In this guide
The tax-free retirement phase is the jewel in the crown of the super system. Getting your savings into it is as simple as starting a retirement pension, also known as a retirement income stream.
What many people don’t realise is that you don’t necessarily have to retire from the workforce to start a pension and start enjoying the tax-free benefits. And even if you are retired but have sufficient retirement income outside super, it can still be worth your while to start a super pension.
Barriers to action
How and when to start a pension is a question many people approaching retirement age have difficulty tackling, with eligibility criteria, rules and the required forms and procedures getting in the way of action.

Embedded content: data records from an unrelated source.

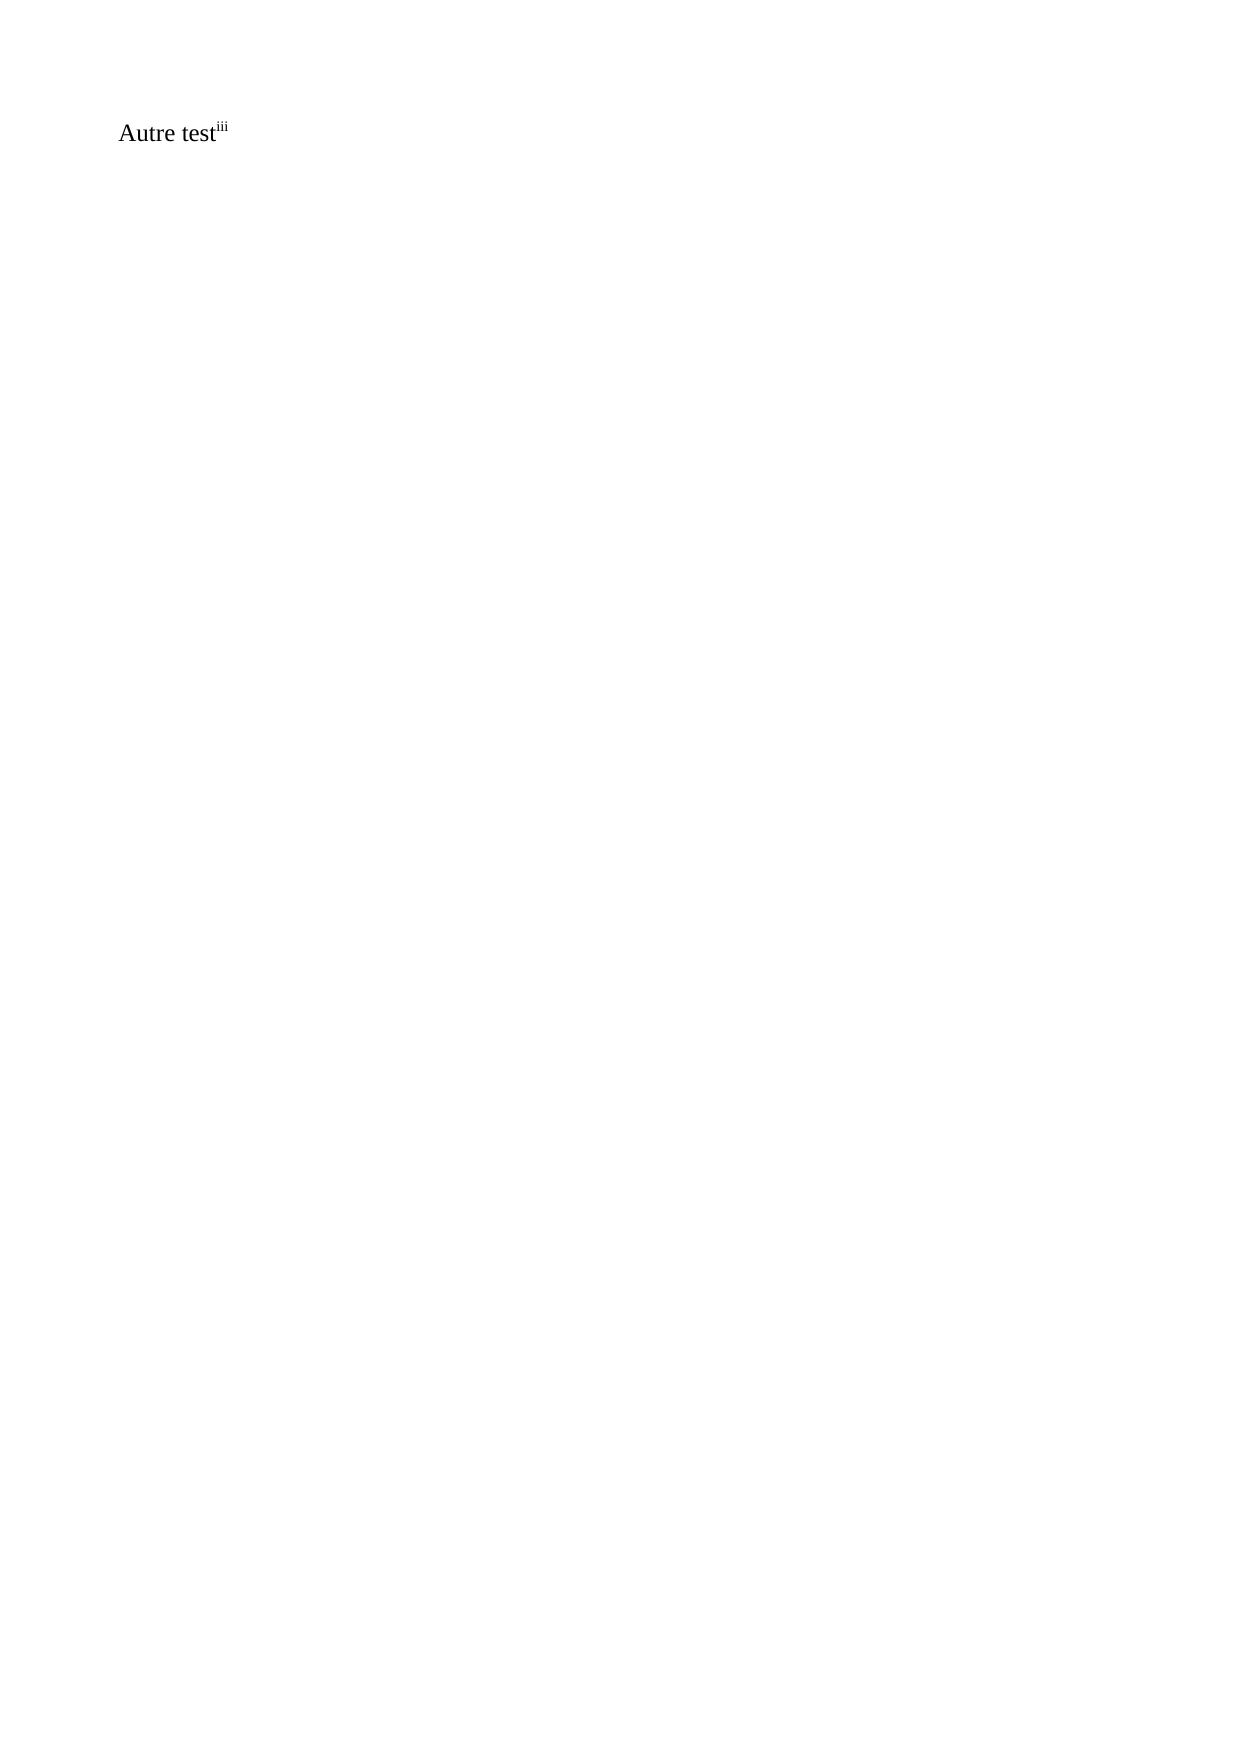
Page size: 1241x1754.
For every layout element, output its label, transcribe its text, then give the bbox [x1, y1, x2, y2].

text Autre test [118, 118, 1122, 147]
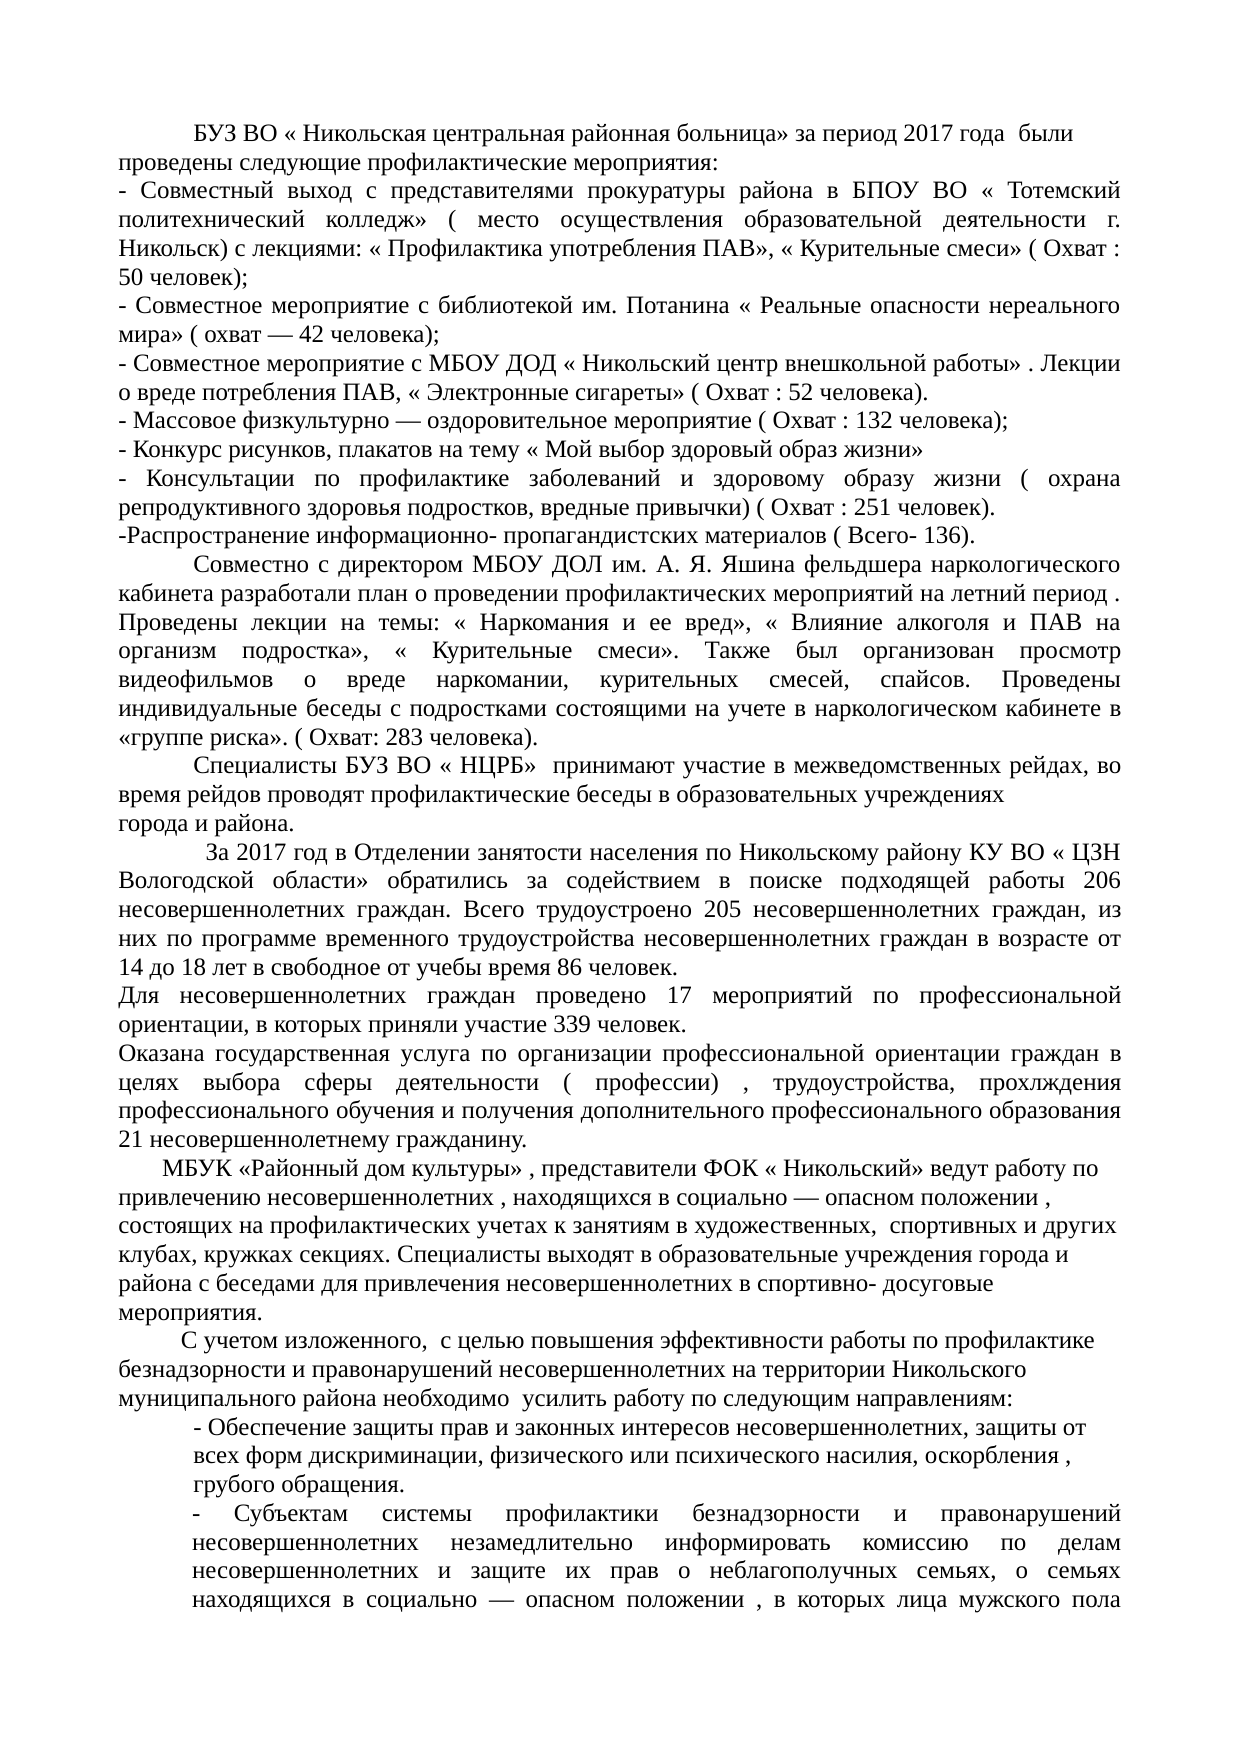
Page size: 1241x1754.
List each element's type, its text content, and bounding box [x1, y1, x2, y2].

text -Распространение информационно- пропагандистских материалов ( Всего- 136). [118, 521, 1122, 549]
text - Субъектам системы профилактики безнадзорности и правонарушений несовершеннолетних незамедлительно информировать комиссию по делам несовершеннолетних и защите их прав о неблагополучных семьях, о семьях находящихся в социально — опасном положении , в которых лица мужского пола [192, 1498, 1122, 1613]
text МБУК «Районный дом культуры» , представители ФОК « Никольский» ведут работу по привлечению несовершеннолетних , находящихся в социально — опасном положении , состоящих на профилактических учетах к занятиям в художественных, спортивных и других клубах, кружках секциях. Специалисты выходят в образовательные учреждения города и района с беседами для привлечения несовершеннолетних в спортивно- досуговые мероприятия. [118, 1153, 1122, 1326]
text - Совместный выход с представителями прокуратуры района в БПОУ ВО « Тотемский политехнический колледж» ( место осуществления образовательной деятельности г. Никольск) с лекциями: « Профилактика употребления ПАВ», « Курительные смеси» ( Охват : 50 человек); [118, 176, 1122, 291]
text Оказана государственная услуга по организации профессиональной ориентации граждан в целях выбора сферы деятельности ( профессии) , трудоустройства, прохлждения профессионального обучения и получения дополнительного профессионального образования 21 несовершеннолетнему гражданину. [118, 1038, 1122, 1153]
text грубого обращения. [118, 1469, 1122, 1498]
text Специалисты БУЗ ВО « НЦРБ» принимают участие в межведомственных рейдах, во время рейдов проводят профилактические беседы в образовательных учреждениях [118, 751, 1122, 808]
text - Обеспечение защиты прав и законных интересов несовершеннолетних, защиты от [118, 1412, 1122, 1441]
text - Массовое физкультурно — оздоровительное мероприятие ( Охват : 132 человека); [118, 406, 1122, 434]
text - Конкурс рисунков, плакатов на тему « Мой выбор здоровый образ жизни» [118, 434, 1122, 463]
text За 2017 год в Отделении занятости населения по Никольскому району КУ ВО « ЦЗН Вологодской области» обратились за содействием в поиске подходящей работы 206 несовершеннолетних граждан. Всего трудоустроено 205 несовершеннолетних граждан, из них по программе временного трудоустройства несовершеннолетних граждан в возрасте от 14 до 18 лет в свободное от учебы время 86 человек. [118, 837, 1122, 981]
text - Консультации по профилактике заболеваний и здоровому образу жизни ( охрана репродуктивного здоровья подростков, вредные привычки) ( Охват : 251 человек). [118, 463, 1122, 521]
text БУЗ ВО « Никольская центральная районная больница» за период 2017 года были проведены следующие профилактические мероприятия: [118, 118, 1122, 176]
text всех форм дискриминации, физического или психического насилия, оскорбления , [118, 1441, 1122, 1469]
text города и района. [118, 808, 1122, 837]
text - Совместное мероприятие с библиотекой им. Потанина « Реальные опасности нереального мира» ( охват — 42 человека); [118, 291, 1122, 348]
text - Совместное мероприятие с МБОУ ДОД « Никольский центр внешкольной работы» . Лекции о вреде потребления ПАВ, « Электронные сигареты» ( Охват : 52 человека). [118, 348, 1122, 406]
text Совместно с директором МБОУ ДОЛ им. А. Я. Яшина фельдшера наркологического кабинета разработали план о проведении профилактических мероприятий на летний период . Проведены лекции на темы: « Наркомания и ее вред», « Влияние алкоголя и ПАВ на организм подростка», « Курительные смеси». Также был организован просмотр видеофильмов о вреде наркомании, курительных смесей, спайсов. Проведены индивидуальные беседы с подростками состоящими на учете в наркологическом кабинете в «группе риска». ( Охват: 283 человека). [118, 549, 1122, 751]
text С учетом изложенного, с целью повышения эффективности работы по профилактике безнадзорности и правонарушений несовершеннолетних на территории Никольского муниципального района необходимо усилить работу по следующим направлениям: [118, 1326, 1122, 1412]
text Для несовершеннолетних граждан проведено 17 мероприятий по профессиональной ориентации, в которых приняли участие 339 человек. [118, 981, 1122, 1038]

With the benefit of tax-free investment earnings, income payments and the ability to contribute to super until age 75, starting a retirement income stream immediately after becoming eligible is a great deal for almost everyone, but there are some bumps in the road to watch for.
While other retirement income streams are available, we focus here on simple account-based pensions because they remain the most popular and widely available choice.
Learn more about your options for converting super into retirement income.
When am I eligible to start a retirement pension?
The three most common triggers to unlock the retirement phase are:
- Turning 65
- Being at least 60 and permanently retired
- Leaving a job after turning 60, even if you will return to work.
If you leave a job after your 60th birthday but are not permanently retiring, the super you have accumulated up to that point is accessible and can be used to start a retirement pension. Any future contributions from you and your employer(s) can’t be withdrawn in cash or used to start a retirement pension until you leave work again or turn 65, whichever comes first.
It is also possible to start a retirement pension if you become eligible to access your super early due to permanent incapacity or you’re using a super death benefit you have become entitled to after the death of another person. However, tax may apply to the income payments if you are under 60.
Learn more about tax on death benefits and the tax implications of accessing super below age 60.
There is also the option to start a transition-to-retirement pension if you have turned 60 but are not retired and have not left a job since your 60th birthday. Importantly, investment earnings in transition-to-retirement pensions remain taxable.